Themes and Meanings
The most obvious way to read the novel, as several critics have suggested, is to see Mary as Russia and Ganin and the others as those Russians who can never go home again. Ganin, with his history of fighting in the Crimea in 1919, suggests an anti-Bolshevik attempt to retrieve Russia from Communism. His final repudiation of Mary can be read as a recognition that the old czarist Russia is lost forever.
This narrowly symbolic reading is aesthetically thin, however, and does little justice to the richness of the work. Mary has also been seen as one of the best novels on the plight of Russian emigres, often at loose, inconsequential ends in the early 1920’s. The economy with which Nabokov fleshes out the secondary characters in their maundering fragilities shows in this, his first novel, the promise that would culminate in his formidable reputation.
Old Russia is a theme in Mary, but a minor theme which forms the background to Ganin’s exploration of his past as an innocent lover whose love has been lost.

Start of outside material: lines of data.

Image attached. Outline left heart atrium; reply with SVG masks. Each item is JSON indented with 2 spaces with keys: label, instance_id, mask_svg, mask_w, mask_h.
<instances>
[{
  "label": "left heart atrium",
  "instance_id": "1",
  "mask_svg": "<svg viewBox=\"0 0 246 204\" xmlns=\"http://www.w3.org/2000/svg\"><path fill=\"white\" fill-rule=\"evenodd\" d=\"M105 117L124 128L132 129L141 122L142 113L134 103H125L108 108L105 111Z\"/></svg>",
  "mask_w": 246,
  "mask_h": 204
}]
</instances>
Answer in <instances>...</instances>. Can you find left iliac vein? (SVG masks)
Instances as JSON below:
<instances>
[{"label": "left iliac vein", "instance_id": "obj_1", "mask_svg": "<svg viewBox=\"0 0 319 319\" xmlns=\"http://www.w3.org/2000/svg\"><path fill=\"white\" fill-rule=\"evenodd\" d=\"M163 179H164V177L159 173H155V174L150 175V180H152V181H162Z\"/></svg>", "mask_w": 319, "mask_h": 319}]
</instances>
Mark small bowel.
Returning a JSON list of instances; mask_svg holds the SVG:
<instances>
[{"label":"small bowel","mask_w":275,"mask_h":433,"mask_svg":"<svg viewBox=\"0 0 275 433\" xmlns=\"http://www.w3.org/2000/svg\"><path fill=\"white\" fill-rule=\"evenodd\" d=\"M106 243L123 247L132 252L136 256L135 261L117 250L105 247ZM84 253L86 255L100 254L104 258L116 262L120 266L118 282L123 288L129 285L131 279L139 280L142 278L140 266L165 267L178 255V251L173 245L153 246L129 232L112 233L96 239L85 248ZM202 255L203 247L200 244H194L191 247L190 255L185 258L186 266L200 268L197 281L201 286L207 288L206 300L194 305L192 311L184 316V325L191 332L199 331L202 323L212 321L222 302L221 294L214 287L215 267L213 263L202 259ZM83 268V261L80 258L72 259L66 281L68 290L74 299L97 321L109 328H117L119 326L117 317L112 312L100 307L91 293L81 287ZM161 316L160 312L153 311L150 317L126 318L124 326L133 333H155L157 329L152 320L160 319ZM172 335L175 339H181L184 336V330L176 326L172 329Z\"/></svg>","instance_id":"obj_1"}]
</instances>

He must arrive, through reliving the experience in his memory, at that mature, if sad, awareness that the past is no more than memory, however idyllic it still seems to be. If Ganin dare not go home again physically, he also learns that he cannot go home again emotionally.
The most unformed aspect of Nabokov’s gift lies in the rather blatant way in which symbolic motifs and patterns are used. The novel begins with two men in the dark who are closer than they know, and ends with Ganin making his decision not to meet Mary as he watches a group of carpenters erect a new building. That he decides to leave for the south has equally obvious suggestions of new life, of emotional renewal and fructification. The setting of the novel in April and occasional references to rebirth in the plant life of the city provide a background for the refugees who are attempting to renew themselves.
Nabokov is successful in conveying that peculiar air of hopelessness, ennui, and somewhat limp angst and frustration in this group of admirably civilized outcasts which reminds the reader of the Chekhovian exploration of the prerevolutionary Russians in their failures to make sense of lives of self-pity and fecklessness. Ganin, at least, escapes, not only the hothouse enfeeblement of the pension but the past as well, and he attempts to do it without going back for passport or visa, repudiating the old identities.